- [Task requirements]
The records below are to be transcribed exactly from their first line to the line that has "thumb ip: (1380, 755)", inclusive, with every picture omitted.

Data for analysis Block Start

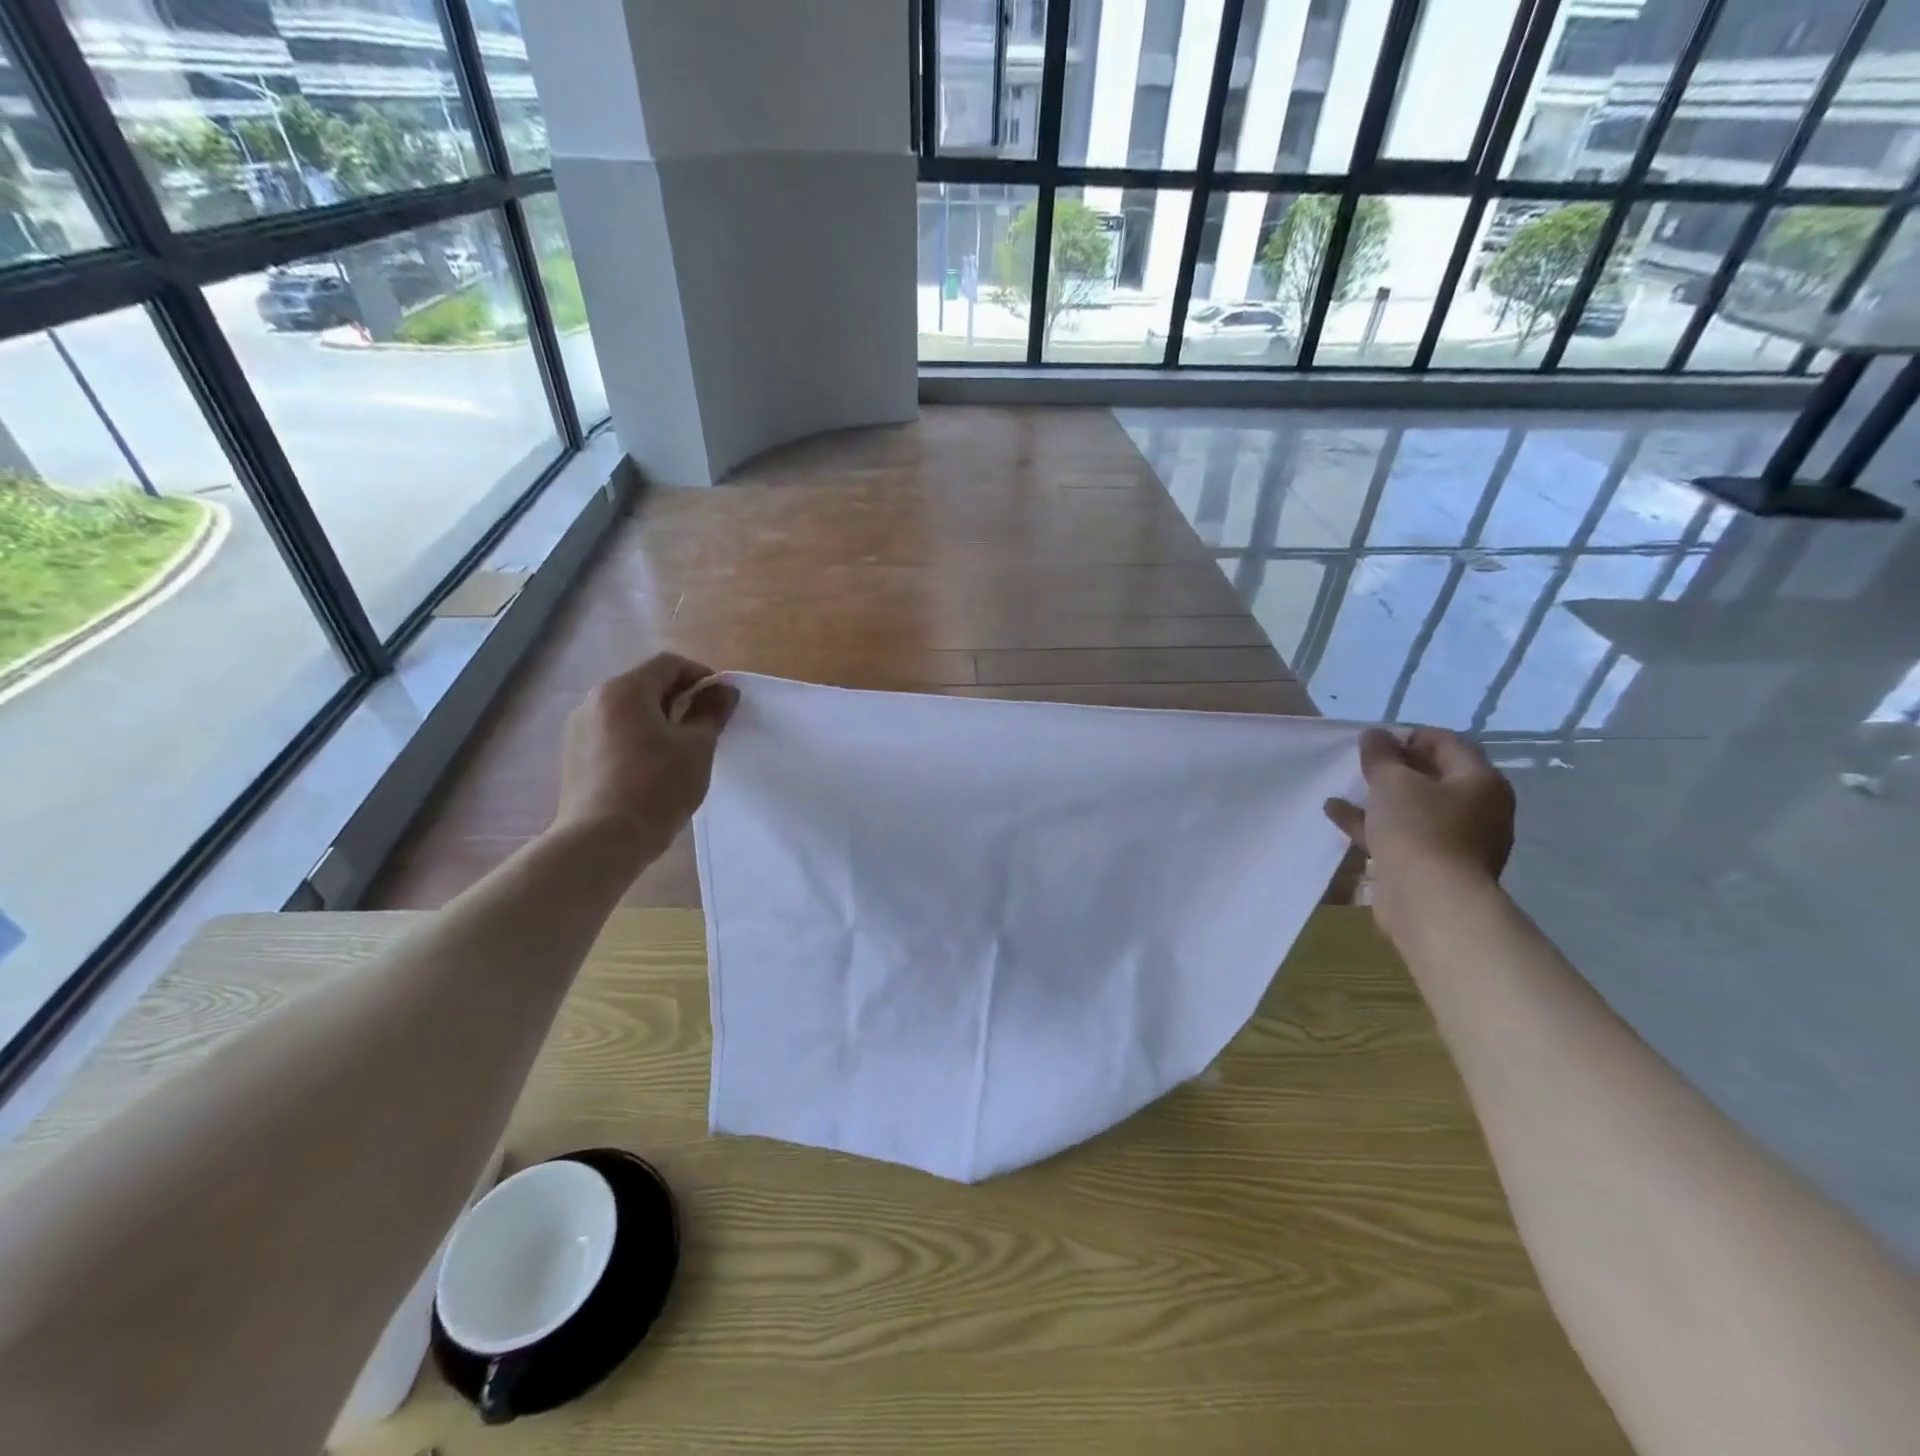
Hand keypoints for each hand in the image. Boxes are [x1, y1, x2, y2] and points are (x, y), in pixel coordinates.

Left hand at [550, 653, 738, 868]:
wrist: (602, 841)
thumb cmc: (657, 787)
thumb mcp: (697, 747)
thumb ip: (712, 712)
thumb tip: (724, 690)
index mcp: (624, 690)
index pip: (669, 664)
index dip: (701, 676)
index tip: (721, 702)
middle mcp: (595, 701)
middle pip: (646, 685)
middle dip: (680, 699)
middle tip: (705, 728)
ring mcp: (579, 729)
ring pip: (629, 711)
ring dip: (658, 720)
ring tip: (680, 751)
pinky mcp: (574, 756)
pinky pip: (613, 733)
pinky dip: (637, 739)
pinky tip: (653, 769)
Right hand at [1324, 726, 1514, 901]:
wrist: (1430, 900)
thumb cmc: (1418, 829)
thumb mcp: (1392, 782)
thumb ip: (1380, 755)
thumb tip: (1375, 735)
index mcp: (1480, 781)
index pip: (1449, 743)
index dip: (1411, 736)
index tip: (1376, 740)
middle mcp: (1478, 809)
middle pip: (1434, 777)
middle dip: (1396, 768)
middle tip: (1363, 763)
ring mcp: (1457, 841)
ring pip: (1415, 809)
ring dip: (1381, 798)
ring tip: (1346, 788)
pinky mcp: (1434, 866)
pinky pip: (1402, 835)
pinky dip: (1374, 824)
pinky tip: (1338, 815)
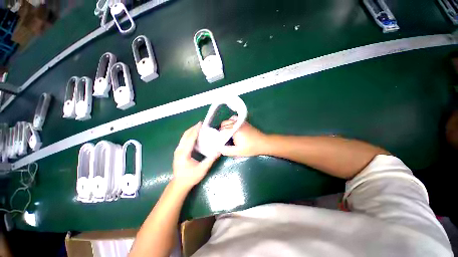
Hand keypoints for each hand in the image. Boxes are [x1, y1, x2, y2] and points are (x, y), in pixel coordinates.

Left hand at [172, 122, 219, 190]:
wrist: (179, 184)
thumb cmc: (190, 177)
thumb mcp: (202, 169)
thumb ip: (210, 160)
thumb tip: (219, 151)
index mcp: (184, 153)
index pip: (190, 138)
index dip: (196, 130)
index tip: (201, 123)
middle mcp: (179, 150)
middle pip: (185, 135)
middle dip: (193, 128)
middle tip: (201, 124)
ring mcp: (177, 150)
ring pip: (183, 137)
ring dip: (191, 131)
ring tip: (198, 127)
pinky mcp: (178, 151)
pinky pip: (184, 140)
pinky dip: (189, 135)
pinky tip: (194, 135)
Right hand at [219, 116, 268, 156]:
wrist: (263, 143)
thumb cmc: (251, 148)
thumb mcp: (238, 152)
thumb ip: (226, 151)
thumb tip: (218, 148)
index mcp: (234, 130)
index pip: (221, 131)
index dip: (219, 137)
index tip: (221, 142)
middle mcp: (236, 124)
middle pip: (223, 124)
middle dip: (221, 131)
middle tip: (224, 139)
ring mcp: (240, 121)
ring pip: (227, 121)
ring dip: (225, 126)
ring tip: (227, 134)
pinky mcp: (243, 122)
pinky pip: (233, 119)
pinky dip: (230, 122)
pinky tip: (232, 128)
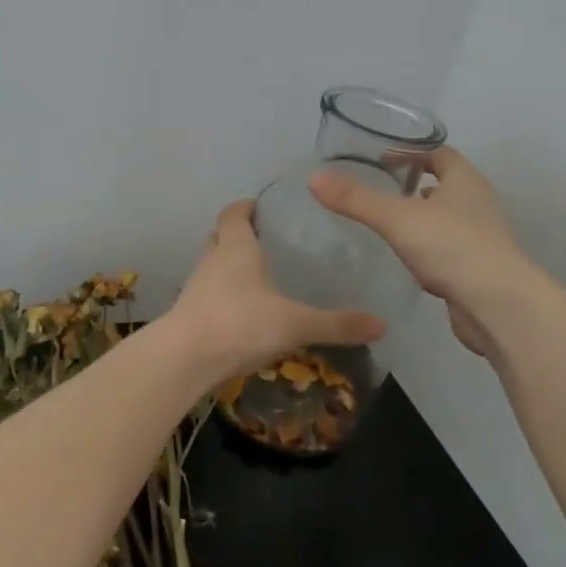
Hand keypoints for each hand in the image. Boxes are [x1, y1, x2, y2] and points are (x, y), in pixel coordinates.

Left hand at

Data for analysis Block End

- [Reply]
Hand keypoints for each hand in the image. Boxes are [x1, y1, x2, y2] and points are (x, y), in pixel coordinates.

Left hand at [550, 653, 738, 868]:
wrist: (602, 841)
thumb cmc: (657, 787)
thumb mcp: (697, 747)
thumb ip: (712, 712)
thumb tip: (724, 690)
index mcp: (624, 690)
index pip: (669, 664)
index dip: (701, 676)
index tip: (721, 702)
middle mcp: (595, 701)
middle pip: (646, 685)
middle dip: (680, 699)
middle tip: (705, 728)
ring mcp: (579, 729)
ring pip: (629, 711)
ring dip: (658, 720)
ring tip: (680, 751)
pinky mcp: (574, 756)
pinky pip: (613, 733)
pinky dip: (637, 739)
pinky tip: (653, 769)
Right hand at [1324, 726, 1514, 901]:
wrist: (1430, 900)
thumb cmc: (1418, 829)
thumb mcp: (1392, 782)
thumb ip: (1380, 755)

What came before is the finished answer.